All of this can feel abstract, so let me pull it closer to your daily reality. If you work in marine or offshore engineering, you can treat Lily’s approach as a set of prompts for your own environment.
1. Map the “invisible currents” in your field
Just as she mapped gender gaps for artist-parents, you can map where careers bend in your team or company.
- At what career stage do women start leaving, switching fields, or slowing advancement?
- Who gets sent to sea or to site visits, and who stays at the desk?
- Whose names show up most often in reports, patents, or project credits?
This is not about blame. It is about measurement. Without data, bias looks like coincidence.
2. Treat storytelling as part of engineering culture
Lily spends a lot of time listening to women and writing their stories. You could do a smaller version in your environment:
- Interview women engineers, naval architects, divers, or technicians on your team.
- Share their paths in an internal newsletter or intranet.
- Ask not only about success, but also about barriers and workarounds.
Stories change what people think is possible. A young woman who reads about someone like her leading a complex retrofit or heading a research group will see a path that was not clear before.
3. Design “exhibits” in your workspace
Curators build exhibits. You build projects, offices, labs, and ships. But you also build what people see on a daily basis.
- Whose photos are on the wall in your office or common spaces?
- Which projects are talked about as “landmark” in your internal meetings?
- Who is invited to present at town halls or client briefings?
If those are always the same type of person, you are sending a message, even if you do not intend to. You can redesign the “exhibit” of your workplace in small ways so that women see themselves mirrored in positions of technical and leadership strength.
A short Q&A grounded in Lily’s approach
Q: I work in a very technical marine engineering role. How is art actually useful for me when I think about gender equality?
A: Art trains you to notice what is usually ignored. In a painting, that might be who is in the background. In your field, it might be who always does the invisible coordination work or who gets cut from the photo at the launch ceremony. Studying how Lily reads art can help you read your own workplace with more precision.

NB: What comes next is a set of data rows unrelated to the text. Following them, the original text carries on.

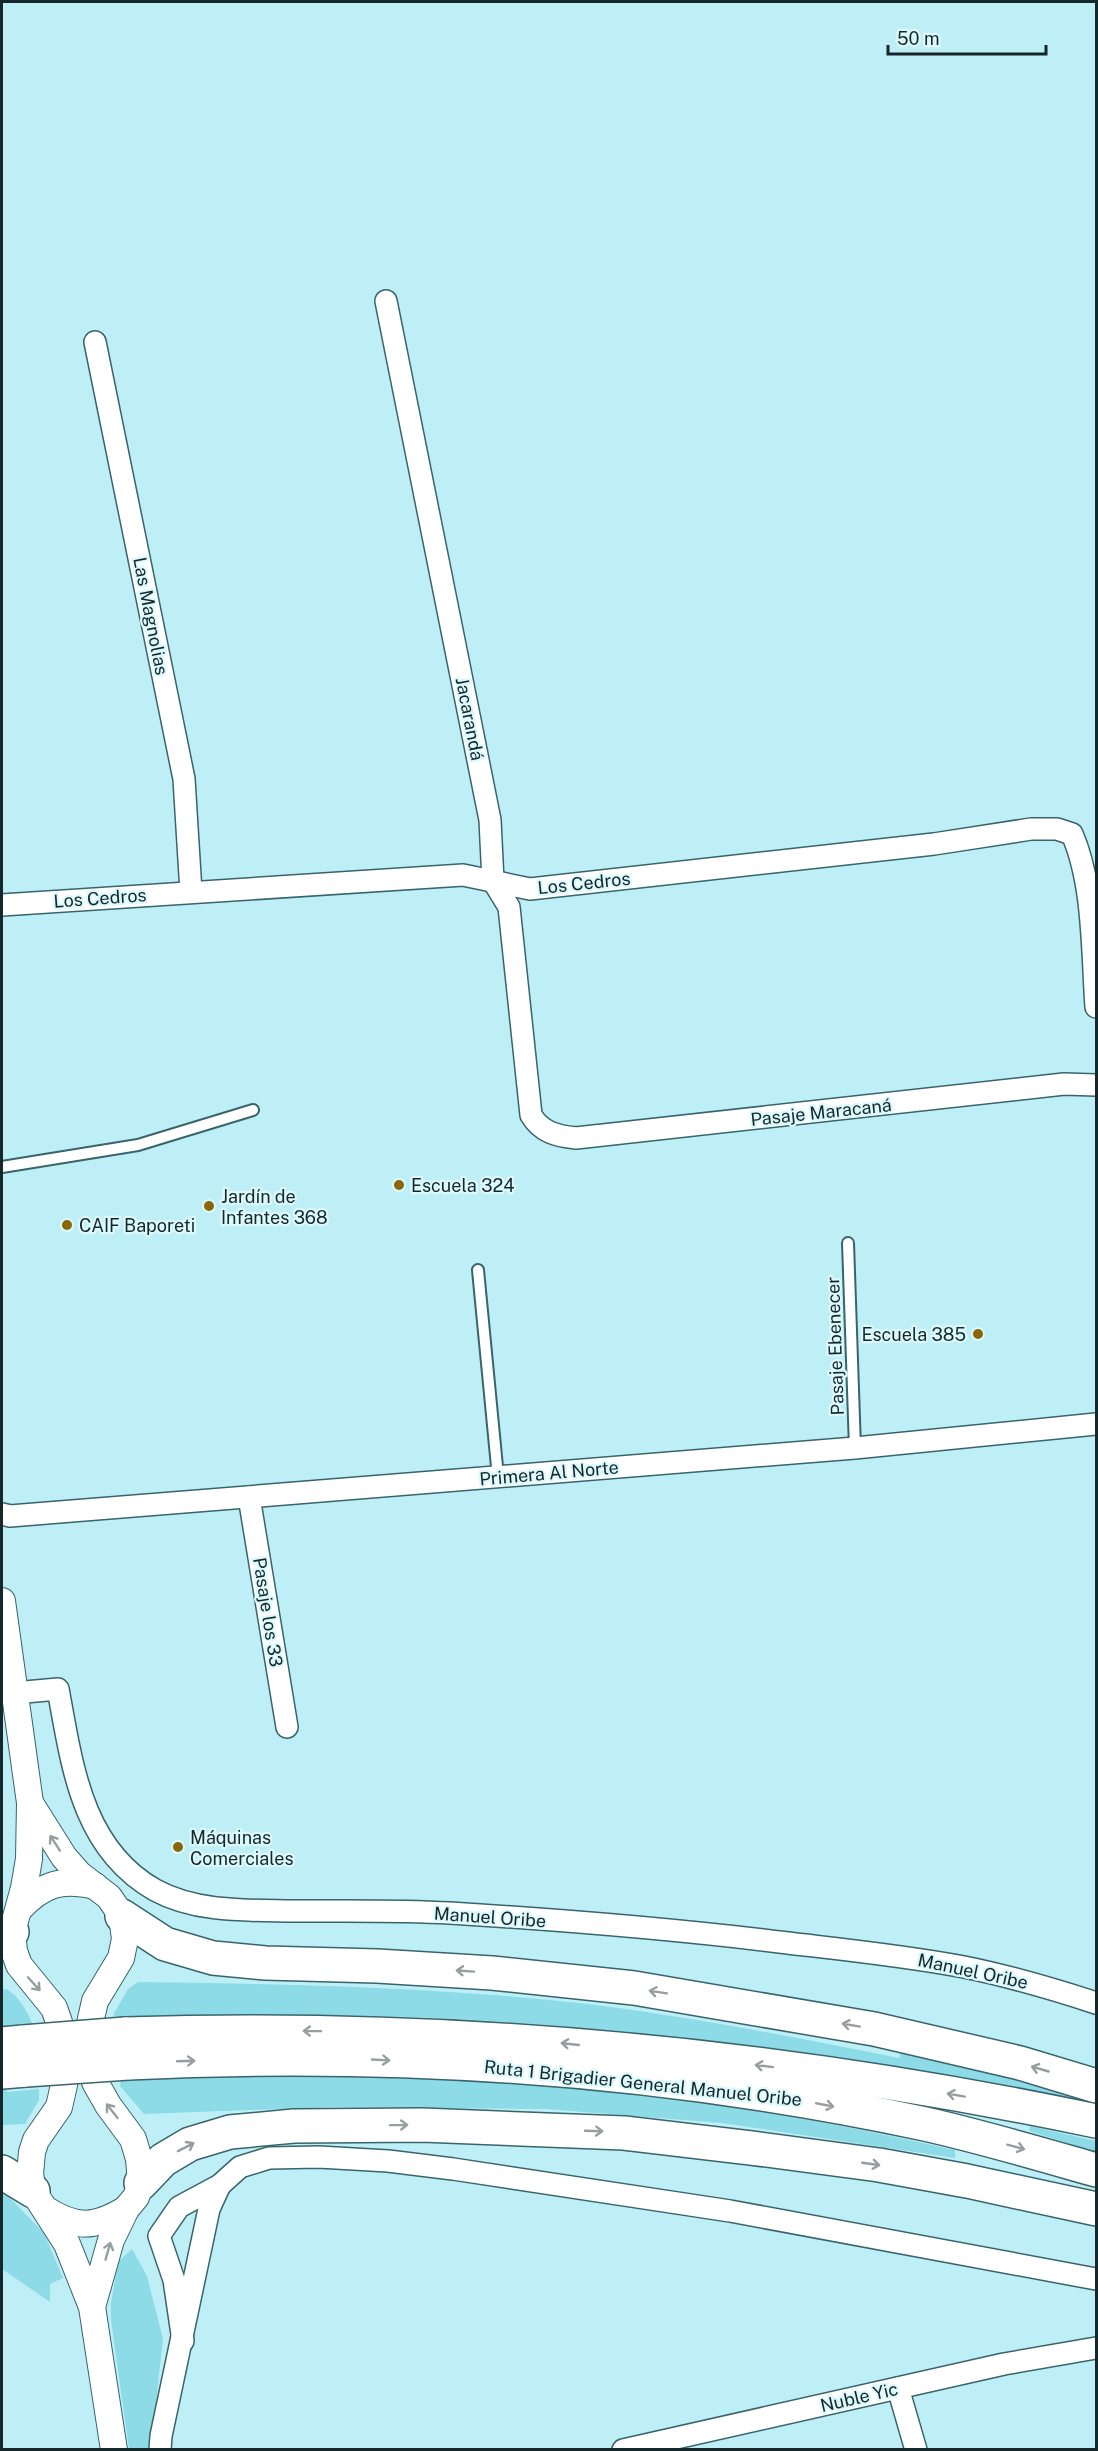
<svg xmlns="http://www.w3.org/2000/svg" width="1098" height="2451" font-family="'Public Sans',sans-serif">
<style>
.green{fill:#8ddbe7}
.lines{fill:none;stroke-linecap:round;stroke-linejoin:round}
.service-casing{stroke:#38646b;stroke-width:14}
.minor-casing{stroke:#38646b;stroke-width:24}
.tertiary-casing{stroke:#38646b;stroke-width:28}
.trunk-casing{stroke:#38646b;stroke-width:36}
.service{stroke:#fff;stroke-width:10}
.minor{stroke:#fff;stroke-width:21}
.tertiary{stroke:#fff;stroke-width:26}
.trunk{stroke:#fff;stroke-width:33}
.trunk-bridge-casing{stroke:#38646b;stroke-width:36;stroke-linecap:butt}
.trunk-bridge{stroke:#fff;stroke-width:33}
.oneway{stroke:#969e9f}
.poi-dot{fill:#886704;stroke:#dcf9fd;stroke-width:2}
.labels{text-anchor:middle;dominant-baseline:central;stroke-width:4.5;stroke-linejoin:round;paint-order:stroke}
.street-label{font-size:18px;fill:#15272a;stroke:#dcf9fd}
.poi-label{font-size:18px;fill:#15272a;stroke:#dcf9fd;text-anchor:start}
</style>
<rect width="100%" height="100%" fill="#bfeff6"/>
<!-- green -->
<g class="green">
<path d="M 138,1982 C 291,1984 444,1987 596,2005 C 698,2018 799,2038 899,2058 L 902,2049 L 1096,2096 L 1096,2106 C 931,2078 765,2048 598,2030 C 442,2013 285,2013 129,2020 L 113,2015 L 128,1989 Z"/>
<path d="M 6,1989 C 19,1996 27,2011 33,2025 L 2,2029 L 2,1990 Z"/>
<path d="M 276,2075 C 384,2077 494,2079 602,2090 C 720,2103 839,2123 955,2150 L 955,2158 L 722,2123 L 546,2109 L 332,2107 L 144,2114 L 120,2086 L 121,2081 L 132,2078 Z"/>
<path d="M 2,2089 L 6,2089 L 7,2092 L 39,2089 L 39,2100 L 25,2124 L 2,2125 Z"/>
<path d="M 1030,2126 L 1096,2141 L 1096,2152 L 1029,2131 Z"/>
<path d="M 2,2192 L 8,2196 L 44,2233 L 63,2278 L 50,2284 L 50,2302 L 2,2269 Z"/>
<path d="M 132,2249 L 147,2276 L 163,2339 L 151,2449 L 129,2449 L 111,2320 L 111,2303 L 118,2262 Z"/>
</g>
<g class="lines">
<defs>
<g id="service">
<path d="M 2,1167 L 138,1145 L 253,1110"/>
<path d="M 848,1243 L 855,1448"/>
<path d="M 478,1270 L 498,1477"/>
</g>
<g id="minor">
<path d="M 386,301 L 490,820 L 493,881 L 509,907 L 531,1115 C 541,1132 556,1136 576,1138 L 1064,1084 L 1096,1085"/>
<path d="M 95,342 L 184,779 L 191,892"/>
<path d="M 2,905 L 463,875 L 530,889 L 934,844 L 1031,829 L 1057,829 L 1072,834 C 1094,884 1092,952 1096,1007"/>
<path d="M 249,1497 L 287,1727"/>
<path d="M 2,1514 L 10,1516 L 855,1448 L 1096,1424"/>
<path d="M 14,1693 L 58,1689 C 72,1764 81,1848 155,1890 C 197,1913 249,1910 295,1911 C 347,1911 398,1910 450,1913 C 563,1920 675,1929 788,1943 C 847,1950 906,1956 964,1967 C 1009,1976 1053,1989 1096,2003"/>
<path d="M 183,2341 L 174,2280 L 159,2236 L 179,2207 L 220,2185 L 240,2167 L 269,2158 L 319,2157 L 388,2161 L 453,2169 L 730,2211 L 1096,2279"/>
<path d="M 898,2388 L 916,2450"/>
<path d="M 160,2450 L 161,2436 L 209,2209 L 220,2185"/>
<path d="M 623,2450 L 1004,2364 L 1096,2348"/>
</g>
<g id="tertiary">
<path d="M 2,1601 L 30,1803 L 29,1859 L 24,1888 L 12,1932 L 14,1951 L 19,1965 L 54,2008 L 59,2022 L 64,2085 L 59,2107 L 36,2140 L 32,2152 L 30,2174 L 33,2191 L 67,2244 L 92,2307 L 114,2450"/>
<path d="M 30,1803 L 64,1857 L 79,1874 L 109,1897 L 122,1916 L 125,1939 L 121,1958 L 95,2001 L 88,2032 L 95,2082 L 108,2105 L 133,2139 L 139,2159 L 141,2183 L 136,2197 L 126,2209 L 111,2240 L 92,2307"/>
<path d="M 19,1909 C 43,1884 61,1878 95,1886"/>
<path d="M 45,2209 C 76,2229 95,2228 126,2209"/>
</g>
<g id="trunk">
<path d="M 122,1916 L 165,1944 L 213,1958 L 265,1963 L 377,1966 L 492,1973 L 634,1988 L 874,2029 L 1020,2063 L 1096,2086"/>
<path d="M 2,1941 L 12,1932"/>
<path d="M 125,2034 C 450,2024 778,2054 1096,2121"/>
<path d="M 2,2044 L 23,2042"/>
<path d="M 128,2063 C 394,2050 664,2068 925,2124 C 983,2137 1040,2154 1096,2170"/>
<path d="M 2,2072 L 26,2070"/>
<path d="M 2,2172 L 33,2191"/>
<path d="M 141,2183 L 163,2160 L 190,2144 L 230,2132 L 294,2126 L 422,2125 L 624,2133 L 751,2148 L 879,2165 L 967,2181 L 1096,2209"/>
</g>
</defs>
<!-- service casing -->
<use href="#service" class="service-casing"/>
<!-- minor casing -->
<use href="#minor" class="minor-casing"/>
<!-- tertiary casing -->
<use href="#tertiary" class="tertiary-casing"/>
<!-- trunk casing -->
<use href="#trunk" class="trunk-casing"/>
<!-- service -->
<use href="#service" class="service"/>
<!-- minor -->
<use href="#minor" class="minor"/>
<!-- tertiary -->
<use href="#tertiary" class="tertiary"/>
<!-- trunk -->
<use href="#trunk" class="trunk"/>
<defs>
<g id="trunk-bridge">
<path d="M 23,2042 L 125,2034"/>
<path d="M 26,2070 L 128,2063"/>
</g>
</defs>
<!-- trunk-bridge casing -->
<use href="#trunk-bridge" class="trunk-bridge-casing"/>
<!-- trunk-bridge -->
<use href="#trunk-bridge" class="trunk-bridge"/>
</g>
<!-- one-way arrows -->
<defs><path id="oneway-shaft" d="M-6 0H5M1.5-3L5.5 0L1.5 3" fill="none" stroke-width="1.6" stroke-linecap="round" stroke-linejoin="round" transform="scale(1.5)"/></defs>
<g class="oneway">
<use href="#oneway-shaft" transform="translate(55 1843) rotate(-123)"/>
<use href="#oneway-shaft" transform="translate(465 1971) rotate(-176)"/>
<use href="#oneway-shaft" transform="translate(34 1984) rotate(48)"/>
<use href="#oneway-shaft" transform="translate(658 1992) rotate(-171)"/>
<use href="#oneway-shaft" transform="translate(851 2025) rotate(-170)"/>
<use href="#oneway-shaft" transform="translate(312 2031) rotate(-179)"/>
<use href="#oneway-shaft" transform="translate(570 2044) rotate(-174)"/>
<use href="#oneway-shaft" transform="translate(381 2060) rotate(3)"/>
<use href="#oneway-shaft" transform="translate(186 2061) rotate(-2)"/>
<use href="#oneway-shaft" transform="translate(764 2066) rotate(-173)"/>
<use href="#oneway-shaft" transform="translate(1040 2069) rotate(-164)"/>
<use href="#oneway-shaft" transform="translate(956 2095) rotate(-170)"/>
<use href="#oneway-shaft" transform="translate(825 2105) rotate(11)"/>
<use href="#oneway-shaft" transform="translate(112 2111) rotate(-128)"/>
<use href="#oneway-shaft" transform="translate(399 2125) rotate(-1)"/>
<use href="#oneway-shaft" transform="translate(594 2131) rotate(2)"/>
<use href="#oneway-shaft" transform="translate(186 2147) rotate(-27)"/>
<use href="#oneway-shaft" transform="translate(1016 2147) rotate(15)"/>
<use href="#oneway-shaft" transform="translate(871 2164) rotate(8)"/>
<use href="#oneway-shaft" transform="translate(108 2251) rotate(-74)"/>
</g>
<!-- markers -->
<g class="poi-dot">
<circle cx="399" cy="1185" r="6"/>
<circle cx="209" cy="1206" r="6"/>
<circle cx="67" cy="1225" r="6"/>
<circle cx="978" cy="1334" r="6"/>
<circle cx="178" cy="1847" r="6"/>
</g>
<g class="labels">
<!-- street labels -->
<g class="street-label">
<text transform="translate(151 616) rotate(79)">Las Magnolias</text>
<text transform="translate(470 719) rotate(79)">Jacarandá</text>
<text transform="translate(584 883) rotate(-6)">Los Cedros</text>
<text transform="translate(100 898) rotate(-4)">Los Cedros</text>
<text transform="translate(821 1112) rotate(-6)">Pasaje Maracaná</text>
<text transform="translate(835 1346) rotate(-92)">Pasaje Ebenecer</text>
<text transform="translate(549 1473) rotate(-5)">Primera Al Norte</text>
<text transform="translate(268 1612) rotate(81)">Pasaje los 33</text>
<text transform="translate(490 1917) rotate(4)">Manuel Oribe</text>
<text transform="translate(973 1971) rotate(12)">Manuel Oribe</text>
<text transform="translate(643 2083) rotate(6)">Ruta 1 Brigadier General Manuel Oribe</text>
<text transform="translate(859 2397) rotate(-13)">Nuble Yic</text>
</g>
<!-- poi labels -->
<g class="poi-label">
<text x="411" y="1185">Escuela 324</text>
<text x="221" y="1196">Jardín de<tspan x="221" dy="21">Infantes 368</tspan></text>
<text x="79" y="1225">CAIF Baporeti</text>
<text x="966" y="1334" text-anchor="end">Escuela 385</text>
<text x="190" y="1837">Máquinas<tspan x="190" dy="21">Comerciales</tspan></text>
</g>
</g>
<!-- border -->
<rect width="1098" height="2451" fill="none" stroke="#15272a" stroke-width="6"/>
<!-- scale -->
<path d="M888 45v9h158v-9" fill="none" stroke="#15272a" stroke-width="3"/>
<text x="897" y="45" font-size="18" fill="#15272a" stroke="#dcf9fd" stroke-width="4.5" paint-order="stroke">50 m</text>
</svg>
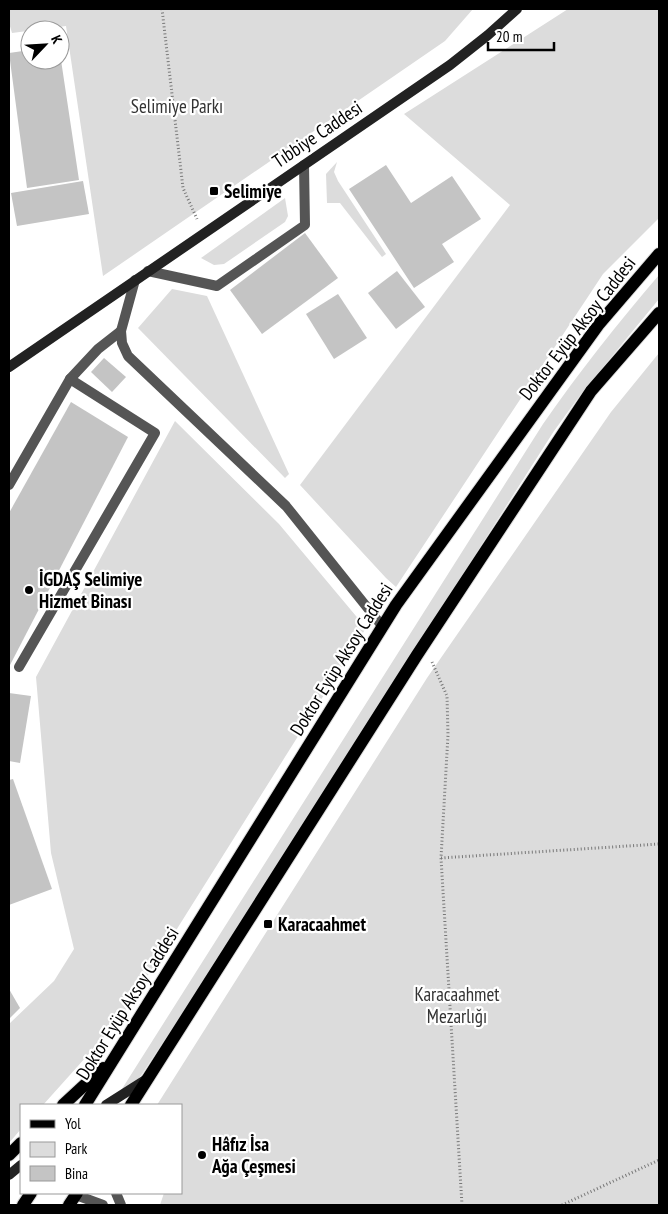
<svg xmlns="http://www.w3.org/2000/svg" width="668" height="1214" font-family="'PT Sans Narrow',sans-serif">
<rect width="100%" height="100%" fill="#fff"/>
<g fill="#dcdcdc">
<polygon points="9,9 473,9 445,41 103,276 66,26 12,33 9,23"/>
<polygon points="568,9 659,9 659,218 603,274 396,587 386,578 300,485 510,205 404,114"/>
<polygon points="337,162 334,172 338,181 386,254 382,257 340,203 327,203 326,174"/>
<polygon points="285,198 288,216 285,222 224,264 214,265 201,258"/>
<path d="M659,275V299L581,394L554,431L206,977L138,1080L120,1092L543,424C579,372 618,323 659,275Z"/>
<polygon points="172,289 207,296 289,474 285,478 138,328"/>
<polygon points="659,353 659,1205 160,1205 164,1193 181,1193 181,1105 157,1105 427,678 611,412"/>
<polygon points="175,421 279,524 366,628 121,1018 43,1105 21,1105 21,1129 9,1143 9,1024 54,981 74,949 51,853 36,677"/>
</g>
<g fill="#c4c4c4">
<polygon points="30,50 30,60 61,60 79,180 27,188 9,53"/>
<polygon points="386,165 411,203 452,176 481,219 442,244 454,262 414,288 349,189"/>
<polygon points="83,181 89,214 17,226 11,193"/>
<polygon points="305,233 338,278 262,334 230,290"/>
<polygon points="397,271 425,307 396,329 368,293"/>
<polygon points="338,294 367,338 334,359 306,314"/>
<polygon points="104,358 126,377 112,392 91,372"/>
<polygon points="71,402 128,437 9,667 9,513"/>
<polygon points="9,693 31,696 20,763 9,761"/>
<polygon points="13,779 52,889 9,905 9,780"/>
<polygon points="9,989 20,1008 9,1019"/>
</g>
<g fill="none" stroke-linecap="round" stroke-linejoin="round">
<g stroke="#dbdbdb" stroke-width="14">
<g id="primary">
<polyline points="63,1105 103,1068"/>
<polyline points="85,1105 396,605 599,324 659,254"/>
<polyline points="131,1105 417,655 591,391 659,313"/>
<polyline points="9,1155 21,1143"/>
<polyline points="23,1205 31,1193"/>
<polyline points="69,1205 77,1193"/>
</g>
</g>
<g stroke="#777" stroke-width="3" stroke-dasharray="1 2.5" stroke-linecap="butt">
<polyline points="162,9 183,188 197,219"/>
<polyline points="432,662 447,696 448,735 441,858 462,1205"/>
<polyline points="441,858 659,844"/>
<polyline points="562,1205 659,1160"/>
</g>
<g stroke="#555" stroke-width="10">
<polyline points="148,271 217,286 305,225 304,165"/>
<polyline points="9,485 70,379 98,349 121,331"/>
<polyline points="19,667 155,433 70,379"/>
<polyline points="116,1193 121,1205"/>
<polyline points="76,1195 103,1205"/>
</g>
<polyline stroke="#555" stroke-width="10" points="135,280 121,331 122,343 128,356 286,506 382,626"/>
<g stroke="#222" stroke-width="10">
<polyline points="9,367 450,65 488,35 517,9"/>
<polyline points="106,1105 147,1079"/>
<polyline points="9,1175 21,1165"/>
</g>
<use href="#primary" stroke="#000" stroke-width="12"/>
</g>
<g fill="#000" stroke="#fff" stroke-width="2">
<rect x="209" y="186" width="10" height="10" rx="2.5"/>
<circle cx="29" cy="590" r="5"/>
<rect x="263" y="919" width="10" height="10" rx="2.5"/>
<circle cx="202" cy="1155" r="5"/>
</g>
<g text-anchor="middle" stroke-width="4.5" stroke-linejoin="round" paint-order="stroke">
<g font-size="19" fill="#333" stroke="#fff">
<text x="177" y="113">Selimiye Parkı</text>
<text x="457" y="1001">Karacaahmet<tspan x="457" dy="22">Mezarlığı</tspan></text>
</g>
<g font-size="19" fill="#000" stroke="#fff">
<text transform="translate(317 134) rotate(-34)" y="7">Tıbbiye Caddesi</text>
<text transform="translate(577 328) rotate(-52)" y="7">Doktor Eyüp Aksoy Caddesi</text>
<text transform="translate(341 659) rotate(-58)" y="7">Doktor Eyüp Aksoy Caddesi</text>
<text transform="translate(127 1003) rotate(-58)" y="7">Doktor Eyüp Aksoy Caddesi</text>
</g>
<g font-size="19" font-weight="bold" fill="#000" stroke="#fff" text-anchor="start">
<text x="224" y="198">Selimiye</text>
<text x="39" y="586">İGDAŞ Selimiye<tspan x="39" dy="22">Hizmet Binası</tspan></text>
<text x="278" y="931">Karacaahmet</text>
<text x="212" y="1151">Hâfız İsa<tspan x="212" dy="22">Ağa Çeşmesi</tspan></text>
</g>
</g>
<rect width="668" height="1214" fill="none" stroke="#000000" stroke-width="20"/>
<rect x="20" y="1104" width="162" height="90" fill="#ffffff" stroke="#999999"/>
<rect x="30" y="1120" width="25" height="8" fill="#000000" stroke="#999999"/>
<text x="65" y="1129" font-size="15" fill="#000000">Yol</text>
<rect x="30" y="1142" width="25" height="15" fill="#dcdcdc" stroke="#999999"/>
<text x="65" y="1154" font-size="15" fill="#000000">Park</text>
<rect x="30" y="1166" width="25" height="15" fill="#c4c4c4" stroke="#999999"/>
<text x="65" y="1179" font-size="15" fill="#000000">Bina</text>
<g transform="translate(45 45) rotate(65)"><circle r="24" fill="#ffffff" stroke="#999999"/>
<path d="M0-4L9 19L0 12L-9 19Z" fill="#000000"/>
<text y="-8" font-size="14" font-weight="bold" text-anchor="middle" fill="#000000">K</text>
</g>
<path d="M488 42v8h66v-8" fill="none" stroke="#000000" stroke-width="2.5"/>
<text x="496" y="42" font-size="15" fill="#000000" stroke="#ffffff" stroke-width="4" paint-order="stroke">20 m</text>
</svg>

Q: Our company already has diversity policies. Is there anything from Lily’s work that adds to that?
A: Policies are like codes and standards. Necessary, but incomplete on their own. Lily’s method of collecting personal stories and turning them into clear, human narratives adds context to raw numbers. You could pair your metrics with short portraits of women at different stages in your organization. That combination makes gaps real and not just abstract.
Q: I am a young woman in marine engineering. What from Lily’s path feels most practical for me?
A: Three things stand out. First, she builds her own projects even when they are small: blogs, art markets, classes. You can do the same with small technical initiatives or study groups. Second, she finds mentors in her field and works with them on real research, not just homework. Third, she documents what she learns and shares it, rather than keeping it private. Those habits build both skill and visibility over time.
Q: I do not have time to start a big side project. Is there a small step I can take that fits this idea of empowerment?
A: One small step is to notice and credit work that is often missed. When a woman on your team catches a design flaw, leads a tough inspection, or holds a project together through quiet coordination, say it clearly in meetings and in email threads. That is not flashy, but it shifts who gets recognized, which is exactly the kind of structural change Lily is working toward in her own field.